Résumé de la décision
Dans l'affaire opposant la société Daoudal et Boué à la veuve de l'ouvrier X..., la Cour d'appel d'Orléans a reconnu l'existence d'une faute inexcusable de l'employeur suite à un accident mortel par électrocution survenu le 27 février 1961. L'ouvrier, sous les ordres de son chef d'équipe Y..., a manœuvré un échafaudage métallique qui a heurté une ligne électrique à haute tension. Bien que l'employeur ait donné des consignes de sécurité, la Cour a estimé que le chef d'équipe, conscient du danger, avait agi de manière irresponsable, engageant ainsi la responsabilité de l'employeur.
Arguments pertinents
1. Responsabilité de l'employeur : La Cour a établi que l'employeur ne pouvait pas se décharger de sa responsabilité en invoquant l'absence de faute personnelle, car la faute inexcusable était attribuée au chef d'équipe Y..., qui avait donné l'ordre de manœuvre malgré la connaissance du danger. La Cour a souligné que "X..., placé en état de subordination, ne pouvait se dispenser d'y participer".
2. Confiance envers le supérieur hiérarchique : La décision insiste sur le fait que l'ouvrier avait le droit de faire confiance à son supérieur hiérarchique. La Cour a noté que "rien ne pouvant lui permettre de penser que Y... [...] ordonnerait une approche périlleuse de l'échafaudage métallique".

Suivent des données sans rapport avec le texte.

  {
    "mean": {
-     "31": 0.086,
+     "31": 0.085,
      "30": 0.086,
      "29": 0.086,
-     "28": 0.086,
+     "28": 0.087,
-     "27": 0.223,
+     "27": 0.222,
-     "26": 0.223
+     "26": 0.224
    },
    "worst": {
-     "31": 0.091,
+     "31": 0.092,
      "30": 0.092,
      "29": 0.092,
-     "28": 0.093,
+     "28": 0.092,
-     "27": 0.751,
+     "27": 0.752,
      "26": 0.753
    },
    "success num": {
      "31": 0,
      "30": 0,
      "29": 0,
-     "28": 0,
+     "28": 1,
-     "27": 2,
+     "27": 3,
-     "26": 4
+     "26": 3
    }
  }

3. Connaissance du risque : La Cour a également mis en avant que le chef d'équipe était pleinement conscient du risque que représentait la ligne électrique, ce qui constitue un élément clé de la faute inexcusable.

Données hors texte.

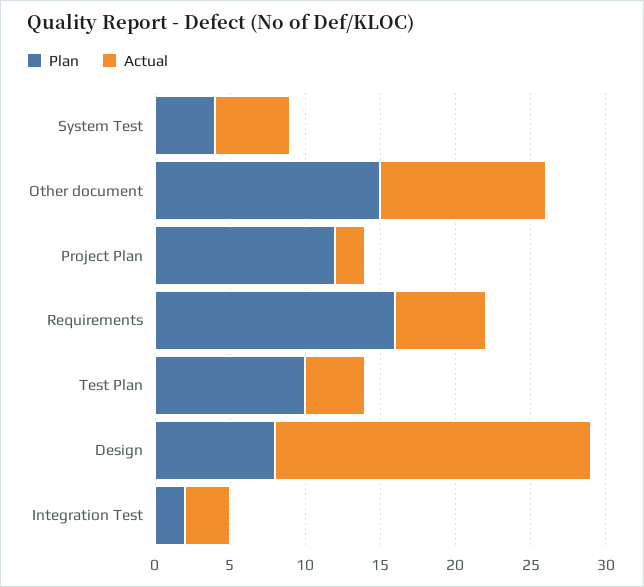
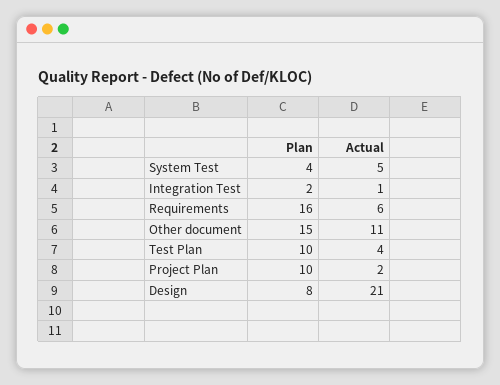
  {
    "Plan": {
      "System Test": 4,
      "Other document": 15,
-     "Project Plan": 12,
+     "Project Plan": 10,
      "Requirements": 16,
      "Test Plan": 10,
      "Design": 8,
      "Integration Test": 2
    },
    "Actual": {
      "System Test": 5,
      "Other document": 11,
      "Project Plan": 2,
      "Requirements": 6,
      "Test Plan": 4,
      "Design": 21,
-     "Integration Test": 3
+     "Integration Test": 1
    }
  }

Interprétations et citations légales
La décision s'appuie sur les principes de la responsabilité de l'employeur en matière de sécurité au travail, notamment en vertu du Code du travail et des règles de la faute inexcusable.

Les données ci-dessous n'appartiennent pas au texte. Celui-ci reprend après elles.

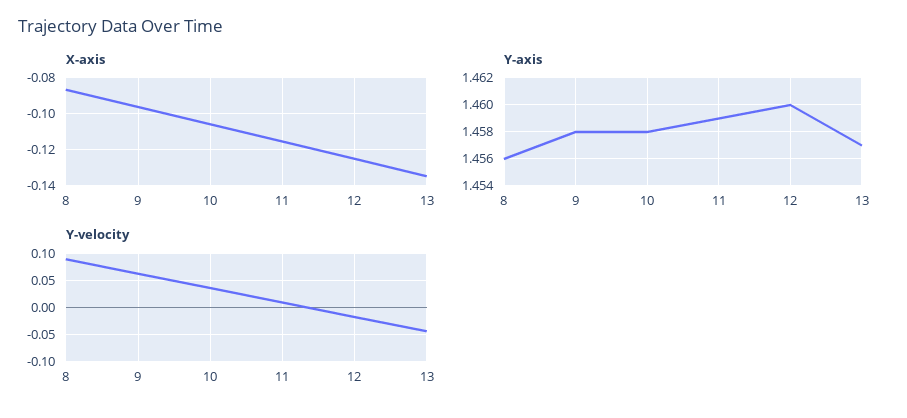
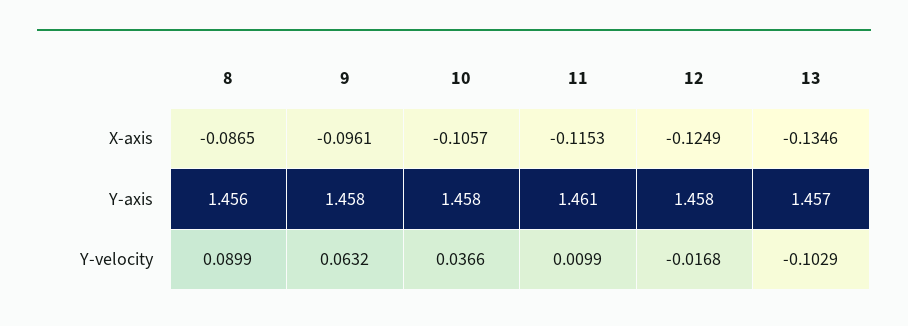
  {
    "X-axis": {
      "8": -0.0865,
      "9": -0.0961,
      "10": -0.1057,
      "11": -0.1153,
      "12": -0.1249,
      "13": -0.1346
    },
    "Y-axis": {
      "8": 1.456,
      "9": 1.458,
      "10": 1.458,
-     "11": 1.459,
+     "11": 1.461,
-     "12": 1.46,
+     "12": 1.458,
      "13": 1.457
    },
    "Y-velocity": {
      "8": 0.0899,
      "9": 0.0632,
      "10": 0.0366,
      "11": 0.0099,
      "12": -0.0168,
-     "13": -0.05
+     "13": -0.1029
    }
  }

- Code du travail - Article L. 4121-1 : Cet article impose à l'employeur de prendre les mesures nécessaires pour assurer la sécurité et protéger la santé des travailleurs. La Cour a interprété cet article comme une obligation de vigilance accrue, surtout lorsque des risques évidents sont présents.
- Code civil - Article 1382 : Cet article établit la responsabilité délictuelle, stipulant que "tout fait quelconque de l'homme qui cause à autrui un dommage oblige celui par la faute duquel il est arrivé à le réparer". La Cour a appliqué cet article pour conclure que la faute du chef d'équipe engageait la responsabilité de l'employeur, car il avait délégué une autorité à un individu conscient du danger.
En conclusion, la décision de la Cour d'appel d'Orléans a été fondée sur une analyse rigoureuse de la responsabilité de l'employeur face à la faute inexcusable de son représentant, mettant en lumière l'importance de la sécurité au travail et la confiance que les employés doivent pouvoir accorder à leurs supérieurs.